George Bush vs. the average American:

George Bush: (a partial list)
From CommonDreams.org (Aug 2001):
IN DEFENDING his massive time away from the White House, President Bush said, ''I love to go walking out there, seeing the cows - occasionally they talk to me, being the good listener that I am. It's important for all of us in Washington to stay in touch with the values of the heartland.''

The Washington Post recently calculated that Bush has spent 42 percent of his first eight months as president at vacation spots. By the end of this week, only eight months into his presidency, he will have logged about 50 days alone at his range in Crawford, Texas.
From the Chicago Tribune (Aug 2002):
Say what you will about our president, he knows the value of a good vacation. Right now, he's probably easing back in an overstuffed armchair at his ranch in Crawford, Texas, and wondering if he can fit in a nap before tee time.

Some would criticize Mr. Bush's 25-day break, but he is, in fact, a good role model for the rest of us.
From USA Today (Feb 2003):
The "soujourner in chief" heads back to the White House next week, nearly a month after departing for what his spinmeisters are quick to emphasize has been a "working vacation."
From the Washington Post (Aug 2003):
[The press conference] was called on 90 minutes' notice as Bush prepared to leave Saturday for a month-long vacation at his ranch in Crawford, Tex., and half a dozen fundraisers for his reelection effort.
The average American:
From the Washington Post (Jul 2003)

  • ... Americans manage to live with the stingiest vacation allotment in the industrialized world -- 8.1 days after a year on the job, 10.2 days after three years, according to the Bureau of Labor Statistics.

  • A survey by the Internet travel company Expedia.com has found that Americans will be taking 10 percent less vacation time this year than last -- too much work to get away, said respondents. This continues a trend that has seen the average American vacation trip buzzsawed down to a long weekend, according to the travel industry. Some 13 percent of American companies now provide no paid leave, up from 5 percent five years ago, according to the Alexandria-based Society for Human Resource Management. In Washington state, a whopping 17 percent of workers get no paid leave.

The task =>
Repeat the part of the vacation comparison above starting at "From CommonDreams.org (Aug" and ending at "before tee time.", word for word.

Study material =>

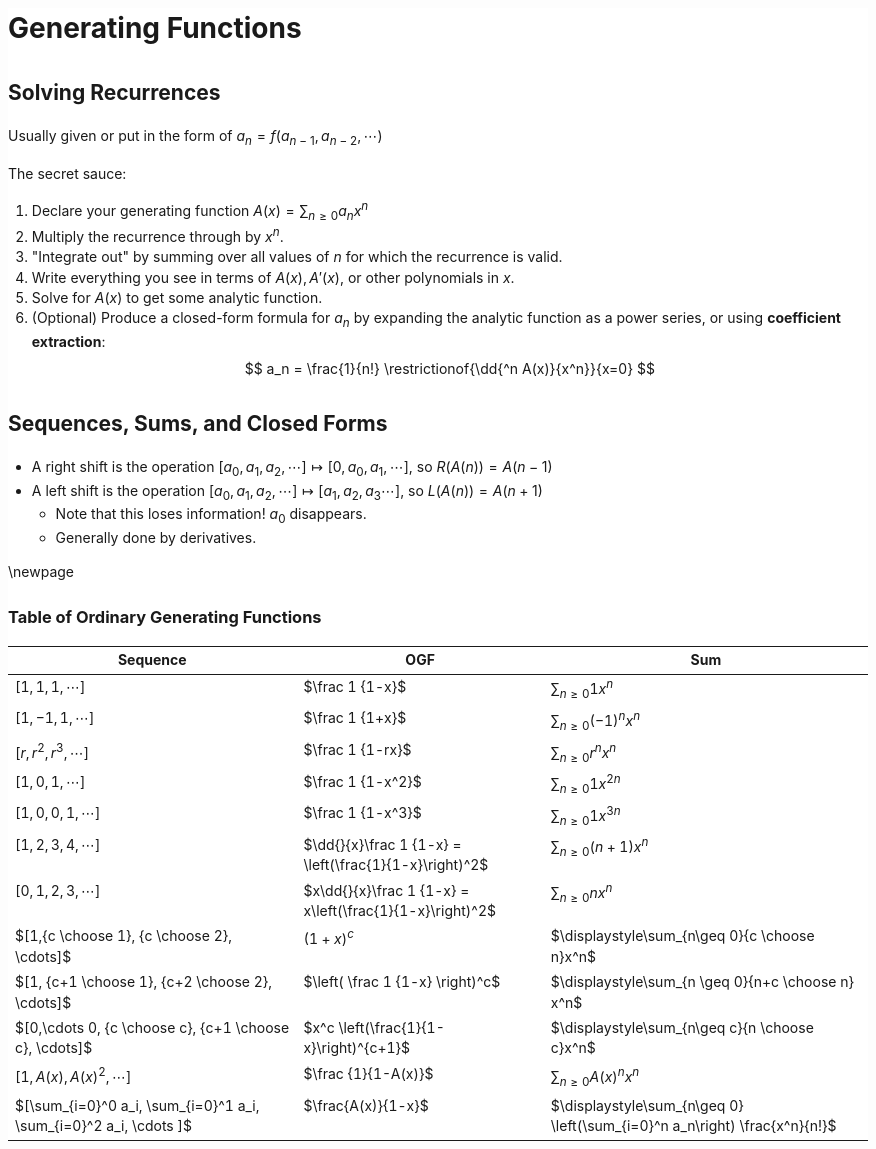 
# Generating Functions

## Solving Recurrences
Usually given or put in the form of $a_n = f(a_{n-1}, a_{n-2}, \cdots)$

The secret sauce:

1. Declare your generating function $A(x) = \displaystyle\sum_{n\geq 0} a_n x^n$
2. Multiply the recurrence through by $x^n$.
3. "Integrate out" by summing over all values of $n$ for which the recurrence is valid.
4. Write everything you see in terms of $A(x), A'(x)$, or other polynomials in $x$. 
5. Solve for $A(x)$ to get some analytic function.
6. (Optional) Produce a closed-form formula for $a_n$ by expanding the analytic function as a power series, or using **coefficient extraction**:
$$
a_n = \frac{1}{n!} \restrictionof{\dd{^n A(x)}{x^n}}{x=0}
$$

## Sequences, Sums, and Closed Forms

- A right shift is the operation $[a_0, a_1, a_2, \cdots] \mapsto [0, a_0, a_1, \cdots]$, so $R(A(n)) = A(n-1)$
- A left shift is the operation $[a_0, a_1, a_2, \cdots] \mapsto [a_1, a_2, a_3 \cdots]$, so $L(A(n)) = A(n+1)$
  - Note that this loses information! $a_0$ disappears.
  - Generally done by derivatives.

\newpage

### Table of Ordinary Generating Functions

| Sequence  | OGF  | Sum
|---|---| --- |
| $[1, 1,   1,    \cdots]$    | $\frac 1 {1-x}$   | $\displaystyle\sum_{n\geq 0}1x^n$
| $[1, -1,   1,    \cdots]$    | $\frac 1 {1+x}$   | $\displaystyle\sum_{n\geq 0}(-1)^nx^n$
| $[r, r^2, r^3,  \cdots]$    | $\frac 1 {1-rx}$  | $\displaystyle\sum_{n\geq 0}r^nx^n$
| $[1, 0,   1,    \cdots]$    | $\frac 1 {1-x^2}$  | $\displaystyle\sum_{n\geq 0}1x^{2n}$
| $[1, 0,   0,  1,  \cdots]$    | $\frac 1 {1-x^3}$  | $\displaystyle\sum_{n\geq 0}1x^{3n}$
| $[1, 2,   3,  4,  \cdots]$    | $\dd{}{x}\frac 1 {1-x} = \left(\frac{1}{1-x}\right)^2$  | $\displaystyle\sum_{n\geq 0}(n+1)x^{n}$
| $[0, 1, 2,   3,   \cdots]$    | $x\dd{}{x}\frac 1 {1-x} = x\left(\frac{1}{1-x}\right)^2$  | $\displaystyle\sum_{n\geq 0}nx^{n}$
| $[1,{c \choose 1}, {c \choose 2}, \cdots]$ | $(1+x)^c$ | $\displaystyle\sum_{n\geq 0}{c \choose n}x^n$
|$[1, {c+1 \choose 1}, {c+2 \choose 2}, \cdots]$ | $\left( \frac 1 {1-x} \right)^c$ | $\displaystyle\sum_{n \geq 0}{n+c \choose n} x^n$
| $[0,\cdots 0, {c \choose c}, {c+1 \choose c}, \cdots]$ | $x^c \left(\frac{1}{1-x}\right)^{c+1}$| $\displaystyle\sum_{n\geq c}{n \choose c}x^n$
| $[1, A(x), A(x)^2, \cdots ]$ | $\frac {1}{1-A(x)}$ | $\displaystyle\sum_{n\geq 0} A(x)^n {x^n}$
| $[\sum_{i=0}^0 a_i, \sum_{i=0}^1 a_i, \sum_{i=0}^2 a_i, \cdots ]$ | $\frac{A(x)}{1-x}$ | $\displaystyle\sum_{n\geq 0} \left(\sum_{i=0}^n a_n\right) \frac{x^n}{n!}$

Problem solution =>
From CommonDreams.org (Aug 2001):
IN DEFENDING his massive time away from the White House, President Bush said, ''I love to go walking out there, seeing the cows - occasionally they talk to me, being the good listener that I am. It's important for all of us in Washington to stay in touch with the values of the heartland.''

The Washington Post recently calculated that Bush has spent 42 percent of his first eight months as president at vacation spots. By the end of this week, only eight months into his presidency, he will have logged about 50 days alone at his range in Crawford, Texas.
From the Chicago Tribune (Aug 2002):
Say what you will about our president, he knows the value of a good vacation. Right now, he's probably easing back in an overstuffed armchair at his ranch in Crawford, Texas, and wondering if he can fit in a nap before tee time.